While the MYCIN system was developed for a specific task, the general idea of the architecture was that it could be applied to other domains. This could only happen under certain constraints: The domain of application must be developed far enough to have a certain degree of formalization. Basic processes must be understood to create rules and certainty factors. Additionally, it is important that there is a limited connection between different concepts, and that the knowledge base is created by domain experts who speak the same language as the final users. Different concepts needed to be understood by end-users and the used terminology had to be non-ambiguous.

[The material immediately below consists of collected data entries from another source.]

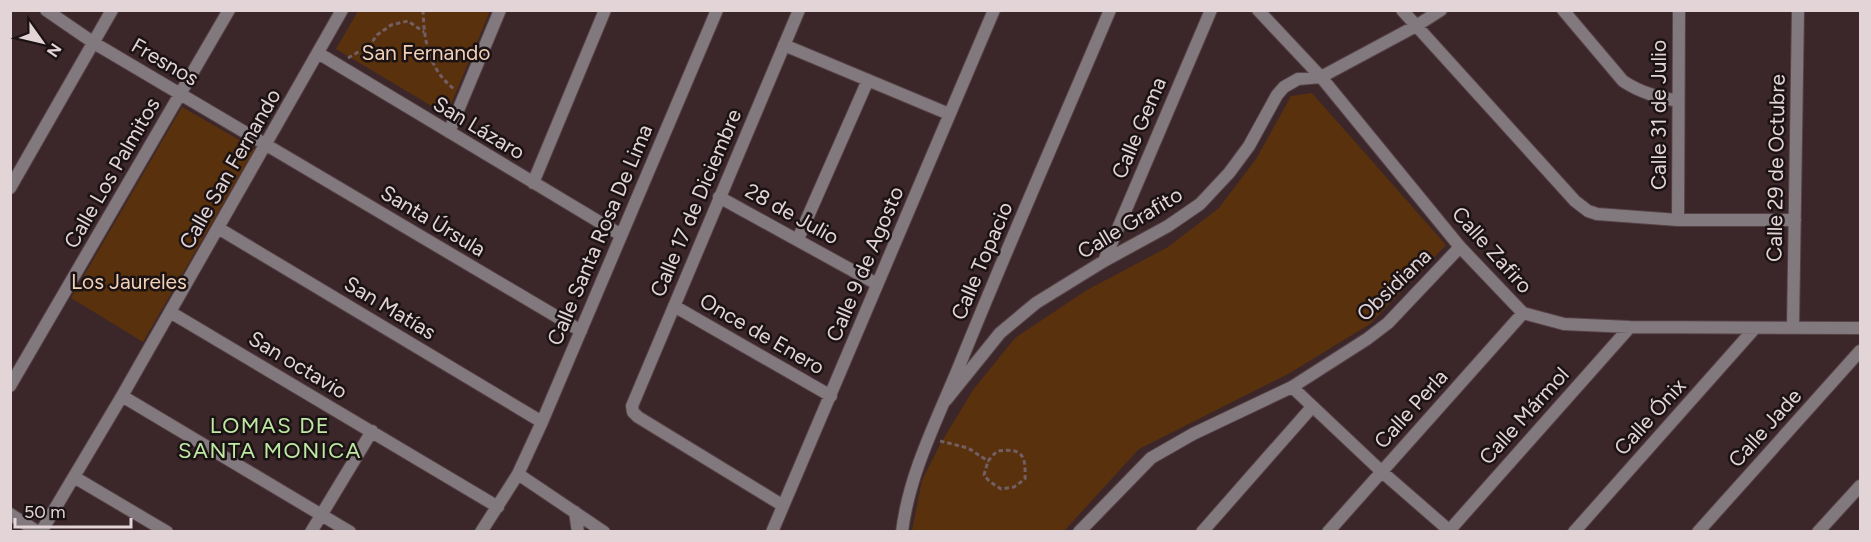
<svg xmlns="http://www.w3.org/2000/svg" width="1871" height="542" viewBox="0 0 1871 542" font-family="Figtree,sans-serif">
<style>
.green{fill:#5a310d}
.lines{fill:none;stroke-linecap:round;stroke-linejoin:round}
.minor-casing{stroke:#564246;stroke-width:14}
.path{stroke:#725f63;stroke-width:3;stroke-dasharray:4.5 3;stroke-linecap:butt}
.minor{stroke:#82797e;stroke-width:12}
.labels{text-anchor:middle;stroke-width:5;stroke-linejoin:round;paint-order:stroke}
.park-label{font-size:21px;fill:#f2d0b7;stroke:#1b1214}
.street-label{font-size:21px;fill:#e3d5d7;stroke:#1b1214}
.neighbourhood-label{font-size:22px;letter-spacing:1.5px;fill:#bee8a4;stroke:#1b1214}
</style>
<rect width="100%" height="100%" fill="#3b262a"/>
<path class="green" d="M358,11H490L449,109L440,111L336,49Z
M1312,93L1446,245L1370,324L1290,373L1139,449L1064,531H912L922,480L942,441L973,390L1015,338L1087,290L1168,247L1219,208L1256,159L1291,96Z
M182,107L255,149L143,342L71,298Z"/>
<g class="lines">
<defs>
<path id="minor" d="M46,10L94,43L581,331
M1258,10L1321,77L1460,247L1523,313L1564,324L1630,327L1860,328
M1402,10L1575,201L1588,211L1597,214L1678,220H1795
M1563,10L1623,81C1641,93 1658,97 1678,101
M784,45L949,114
M318,53L621,235
M449,132L500,10
M533,183L605,10
M10,188L112,10
M719,197L877,284
M1678,220L1679,10
M218,228L542,422
M798,239L868,80
M1104,261L1211,10
M674,306L831,396
M170,312L498,507
M1793,327L1798,10
M10,386L229,10
M1292,387L1381,471L1451,532
M122,396L350,532
M946,400L1000,333L1036,303L1104,261L1168,226L1200,204L1229,173L1249,146L1277,95L1284,87L1298,79L1321,77L1416,26L1441,10
M518,474L604,532
M74,477L167,532
M782,505L638,417L633,412L632,406L799,10
M575,512L578,532
M10,514L38,532
M41,532L122,396L342,10
M311,532L372,431
M481,532L518,474L542,422L717,10
M772,532L994,10
M902,532C909,473 938,418 960,364C1008,245 1060,128 1110,10
M1079,532L1151,458L1193,434L1292,387L1367,339L1388,323L1460,247
M1202,532L1312,407
M1328,532L1523,313
M1448,532L1630,327
M1574,532L1755,328
M1698,532L1860,351
M1818,532L1860,486"/>
</defs>
<use href="#minor" class="minor-casing"/>
<path class="path" d="M423,10C424,42 429,69 454,89
M348,58L370,45L377,35L391,25L408,21L424,32
M940,441L968,448L988,461L997,451C1022,448 1026,454 1025,479L1014,487L1001,489L989,481L984,475L988,461"/>
<use href="#minor" class="minor"/>
</g>
<g class="labels">
<g class="park-label">
<text x="426" y="60">San Fernando</text>
<text x="129" y="289">Los Jaureles</text>
</g>
<g class="street-label">
<text transform="translate(165 62) rotate(30)" y="7">Fresnos</text>
<text transform="translate(1659 115) rotate(-90)" y="7">Calle 31 de Julio</text>
<text transform="translate(479 128) rotate(31)" y="7">San Lázaro</text>
<text transform="translate(1139 128) rotate(-67)" y="7">Calle Gema</text>
<text transform="translate(1776 168) rotate(-89)" y="7">Calle 29 de Octubre</text>
<text transform="translate(230 169) rotate(-60)" y="7">Calle San Fernando</text>
<text transform="translate(112 173) rotate(-60)" y="7">Calle Los Palmitos</text>
<text transform="translate(696 203) rotate(-67)" y="7">Calle 17 de Diciembre</text>
<text transform="translate(792 214) rotate(29)" y="7">28 de Julio</text>
<text transform="translate(433 221) rotate(31)" y="7">Santa Úrsula</text>
<text transform="translate(1130 223) rotate(-31)" y="7">Calle Grafito</text>
<text transform="translate(600 235) rotate(-67)" y="7">Calle Santa Rosa De Lima</text>
<text transform="translate(1492 250) rotate(48)" y="7">Calle Zafiro</text>
<text transform="translate(982 261) rotate(-67)" y="7">Calle Topacio</text>
<text transform="translate(865 264) rotate(-67)" y="7">Calle 9 de Agosto</text>
<text transform="translate(1394 285) rotate(-44)" y="7">Obsidiana</text>
<text transform="translate(390 308) rotate(31)" y="7">San Matías</text>
<text transform="translate(762 334) rotate(30)" y="7">Once de Enero</text>
<text transform="translate(298 365) rotate(31)" y="7">San octavio</text>
<text transform="translate(1411 409) rotate(-48)" y="7">Calle Perla</text>
<text transform="translate(1524 416) rotate(-48)" y="7">Calle Mármol</text>
<text transform="translate(1650 417) rotate(-48)" y="7">Calle Ónix</text>
<text transform="translate(1765 428) rotate(-48)" y="7">Calle Jade</text>
</g>
<g class="neighbourhood-label">
<text x="270" y="433">LOMAS DE<tspan x="270" dy="25">SANTA MONICA</tspan></text>
</g>
</g>
<rect width="1871" height="542" fill="none" stroke="#e3d5d7" stroke-width="24"/>
<g transform="translate(42 42) rotate(124)" stroke="#1b1214" stroke-width="4.5" paint-order="stroke">
<path d="M0-4.5L10 22L0 15L-10 22Z" fill="#e3d5d7"/>
<text y="-9" font-size="16" font-weight="bold" text-anchor="middle" fill="#e3d5d7">N</text>
</g>
<path d="M15 518v9h116v-9" fill="none" stroke="#e3d5d7" stroke-width="3"/>
<text x="24" y="518" font-size="18" fill="#e3d5d7" stroke="#1b1214" stroke-width="4.5" paint-order="stroke">50 m</text>
</svg>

Due to transparency and explanation being among the most important factors for and CDSS, MYCIN was designed to display the rules that it uses to obtain its conclusions. Post consultation, the system can remember the rules which it invoked and based on which data these rules were invoked. MYCIN was able to use its knowledge base to answer questions that are asked by clinicians. Because the usefulness of displaying certain rules- such as definitions- is limited, the authors implemented a metric to measure the usefulness of displaying rules depending on their resulting certainty factor. Even though there is no formal justification for this approach, it appears that the metric allows the system to prioritize displaying non-trivial information and is very useful in practice.

You may now wonder how popular MYCIN was during its time, and how successful its deployment was. While a blind study showed MYCIN to have a performance similar or better than leading physicians at Stanfords medical center [2], it was never fully deployed. MYCIN came before the personal computer was developed, and therefore could not be used efficiently by clinicians. It does, however, remain one of the milestones in the development of CDSS and explainable artificial intelligence systems.

 

Modern CDSS can generally be divided into three different categories, differing by the techniques that they used to perform inferences: knowledge based (such as MYCIN), non-knowledge based, and hybrid CDSS.

– Knowledge based CDSS perform inference on a knowledge base. Knowledge bases may come in different forms, such as production rules, ontologies, etc. The key thing to remember is that the terminology used must be shared across all users. The construction of such knowledge bases is usually a cooperation between domain experts (clinicians), and knowledge engineers. Such systems use a deductive reasoning process (“The patient will benefit from treatment X, because the patient has property Y, which indicates Z.”) The explicit hard coding of symbolic concepts (diseases, clinical findings, patient parameters) in conjunction with explainable rules allows for a high degree of explainability.

– Non-knowledge based CDSS use mathematical models, such as machine learning algorithms, which are first trained on large databases, and then deployed on the data obtained from individual patients. The reasoning process in inductive (“The patient will benefit from treatment X, because other patients with similar properties benefitted from treatment X.”). While such systems often show significantly better performance, they lack explainability.

– Hybrid systems strive to provide the best of both worlds. They integrate knowledge bases for explainability and use machine learning to extract information from patient data. The extracted information may be mapped to symbolic elements, for which explainable rules exist. Data is therefore processed with high performance systems, but inference is co-performed using a fully explainable system. Naturally, training machine learning models to map to symbolic elements requires training data that contains labels for the symbols that we want to extract, which requires an expensive and time-consuming labelling process.

 

Un abrazo,

Alex 🙂

[1] Shortliffe EH. Mycin: A Knowledge-Based Computer Program Applied to Infectious Diseases. Proc Annu Symp Comput Appl Med Care. 1977;66-69.
[2] Harmon, P., & King, D. (1986). Expert systems: Artificial intelligence in business. In Expert systems: Artificial intelligence in business (pp. 20-21). Taipei: Kai Fa Book.